What even is Spark? Spark is a family of students that organizes events and initiatives to create entrepreneurial opportunities at USC. Not everything we do is event planning; we created the first-ever student-led course at USC and organized an 8-week fashion design incubator. Each semester, Spark organizes its members into committees that handle its many rotating initiatives. Though we have some ongoing strongholds, like Founders and Project Launch, new initiatives emerge every semester as USC's entrepreneurial ecosystem evolves. We're also a family; Spark is made up of students who span a wide range of majors and minors, personal interests, and professional goals. Spark is made up of artists, founders, filmmakers, CS bros, skaters, writers, scientists, and band geeks. Our love for self-startership and entrepreneurship is what brought us together, but our friendships are lifelong.
📄 What does it mean to apply to Spark?
You don't have to apply to Spark's board to participate in any of our initiatives. Participation in every Spark's event and initiative is free! Some of our initiatives involve some hard work and competition, though, like 1000 Pitches.
"Applying to Spark" means applying to be part of the leadership board that guides the student-led entrepreneurial environment at USC. We organize events and initiatives and work with administration to create entrepreneurial opportunities at USC.
🫂 What does it mean to join Spark?
We call new Spark members "Sparklets." Sparklets are full members of Spark who join two existing committees as members for their first semester, as well as Spark Labs, an initiative run only by Sparklets.
When you join Spark, you become part of Spark's family. At the moment, that's roughly 40 USC undergraduates across a range of racial and cultural identities, majors, minors, personal interests, and professional goals. Spark's alumni live all over the world doing all sorts of things – building the future of the internet, solving climate change, helping humans remember better, and crafting the next generation of hardware.
While most of our alumni have founded startups or taken jobs in technology, Spark's interests have become increasingly diverse in the last few years – a trend that Spark's founding members had hoped to encourage with the mission to showcase the entrepreneurial spirit in all disciplines. Our next graduating classes include film-makers, gerontologists, educators, politicians, writers, activists, artists – and maybe even you!
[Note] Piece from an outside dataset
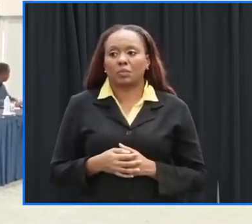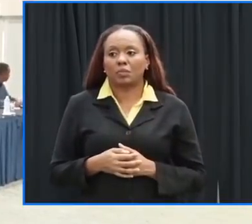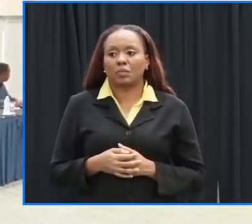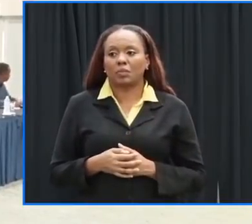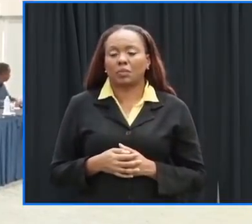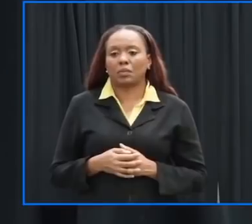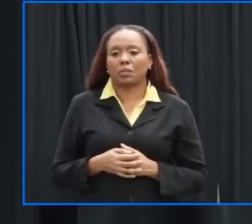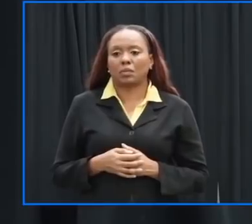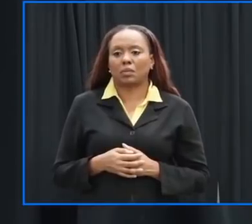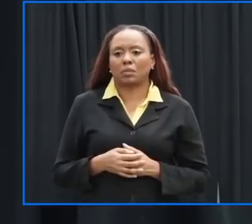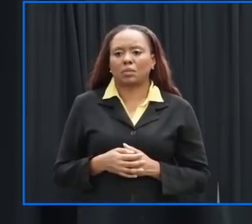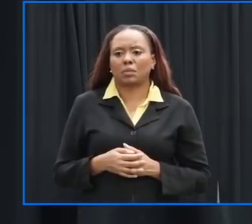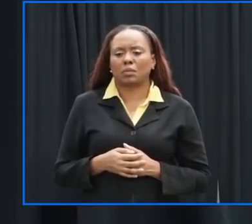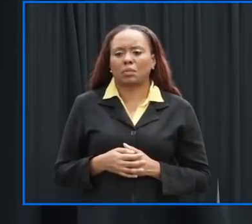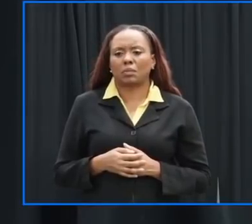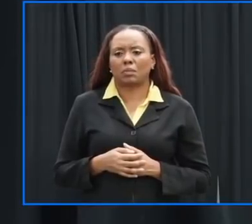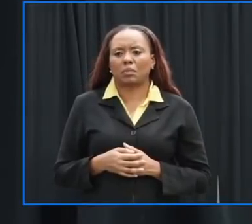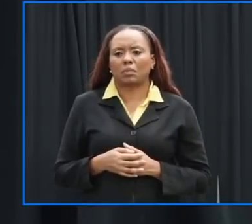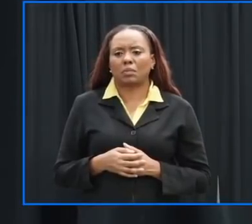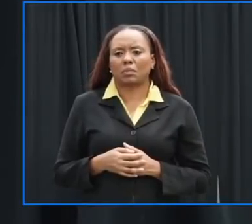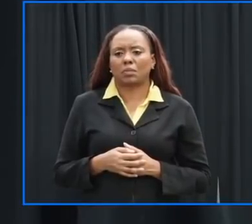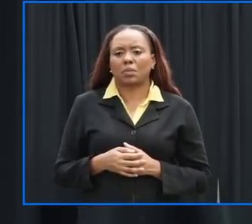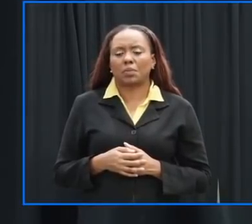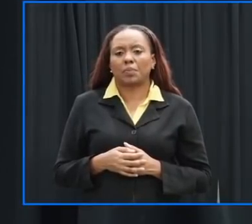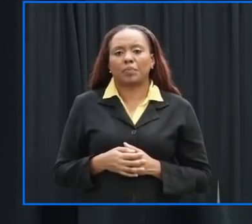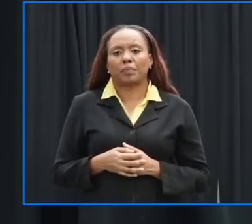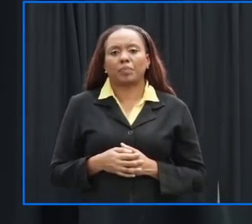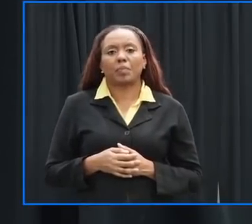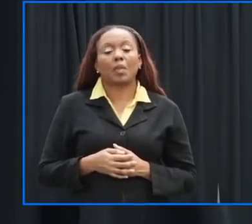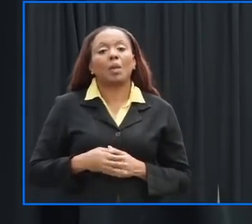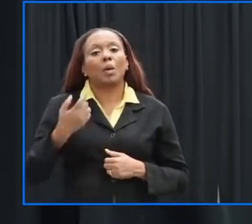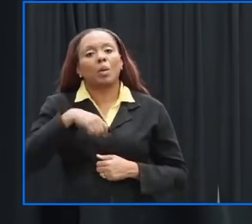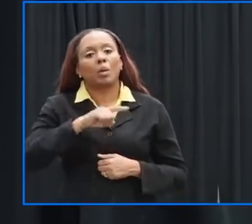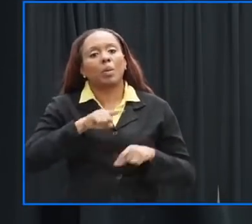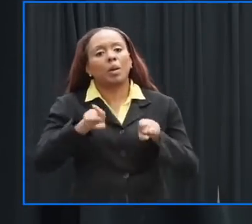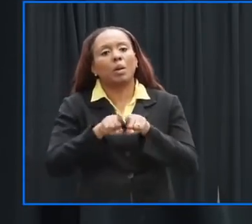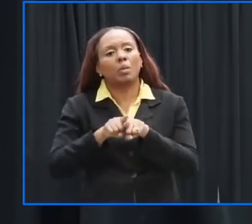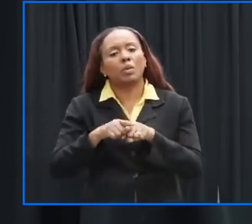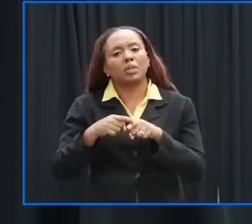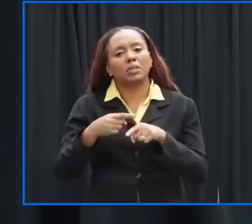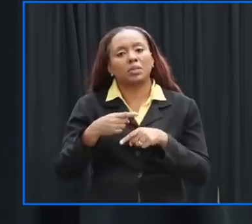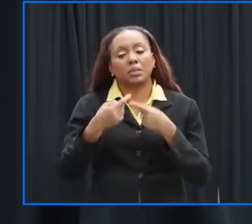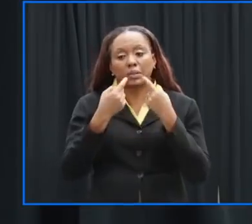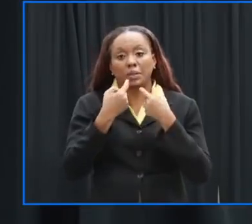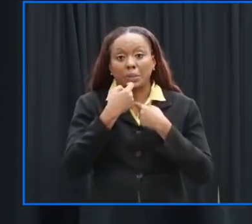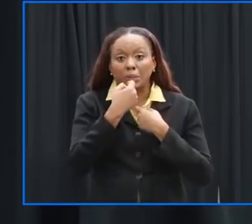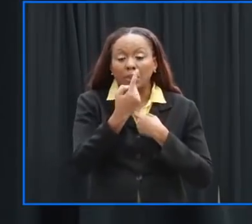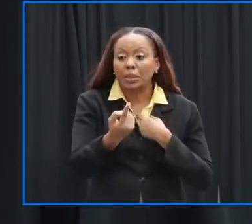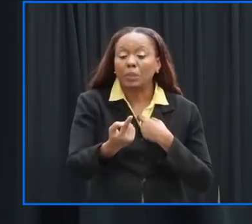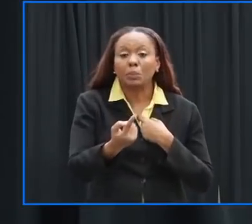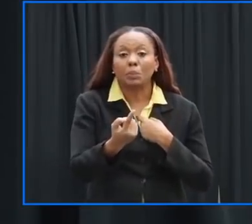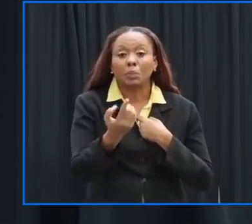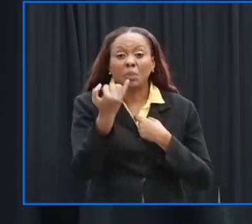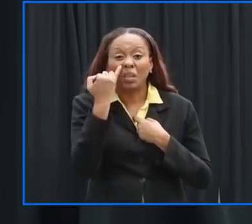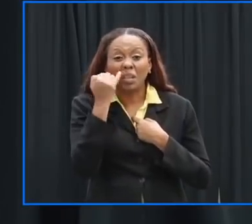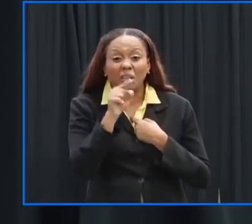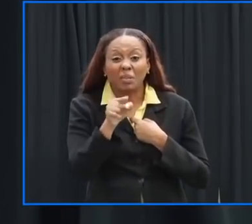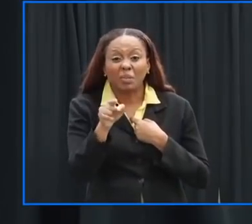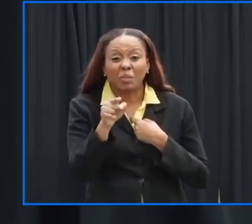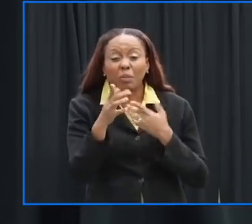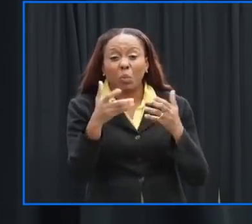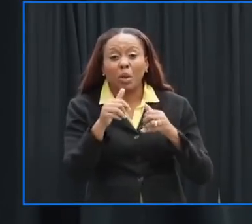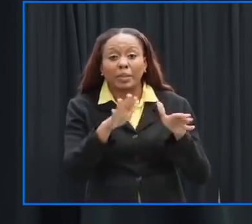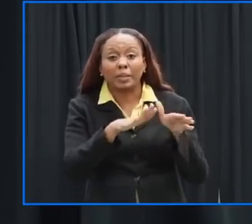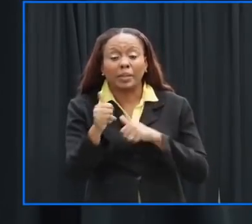so we always in for encourage persons to go to family first but if you don't have any family or friends that you can stay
Although we come from very different backgrounds, we share several important things: a heart for our community, a love for our campus, a desire to learn from other people and individual senses of personal entrepreneurship. Most of all, we share a drive around our mission to make entrepreneurial opportunities available to all USC students.
Our mission is to foster entrepreneurial thought and action across communities of all backgrounds and interests within and beyond USC.
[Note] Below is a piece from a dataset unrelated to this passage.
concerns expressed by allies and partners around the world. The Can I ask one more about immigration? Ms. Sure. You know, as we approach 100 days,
We also developed a list of values to help us shape the pursuit of our mission. An early influence in our values brainstorm was Patrick Lencioni, an expert on teams who frequently writes for HBR. He explained that "values can set an organization apart by clarifying its identity and serving as a rallying point for members." Here are some values we hold dear in Spark:
- Mission is paramount. Our mission is the reason we do everything. We need to constantly interrogate our actions – "how does this serve our mission?"
- Everyone is a founder. Anyone can start anything. The founder energy is about ownership of, agency over, vision for, and responsibility for an idea.
- We’re not corporate. We're just a group of young people at the end of the day, so our processes can grow and shift flexibly as our vision changes and as USC changes.
- But don’t forget about opportunities for personal growth. Sometimes, it's best to let someone learn and grow instead of doing the job for them. Our commitment to our own members' chance to grow and learn is what makes it possible for us to serve our mission and improve as an organization.
- Spark is your spark. Every member has an equal stake in Spark. If you think that the org should move in a specific direction, the chance to lead the change is always yours to take.
- We’re a family. Getting vulnerable allows you to have deep relationships with others. If you need a place to stay on short notice or a person to confide in, you'll find it in Spark.
- Intention at the heart of all action. Always ask for context before jumping to a conclusion about how decisions were made. This helps increase communication and trust in Spark.
- An electric sense of purpose. In all things, it's important to remind each other why we do things – whether that's for the mission, for USC, or for each other.